Copy out the following lines word for word.

■ ■ ■ ■

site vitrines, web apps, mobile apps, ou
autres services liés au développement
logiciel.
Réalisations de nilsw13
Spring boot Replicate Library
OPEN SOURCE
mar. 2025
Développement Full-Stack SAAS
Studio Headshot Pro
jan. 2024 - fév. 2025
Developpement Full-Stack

■ ■ ■ ■

» WRITTEN ANSWER
site vitrines, web apps, mobile apps, ou
autres services liés au développement
logiciel.
Réalisations de nilsw13
Spring boot Replicate Library
OPEN SOURCE
mar. 2025
Développement Full-Stack SAAS
Studio Headshot Pro
jan. 2024 - fév. 2025
Developpement Full-Stack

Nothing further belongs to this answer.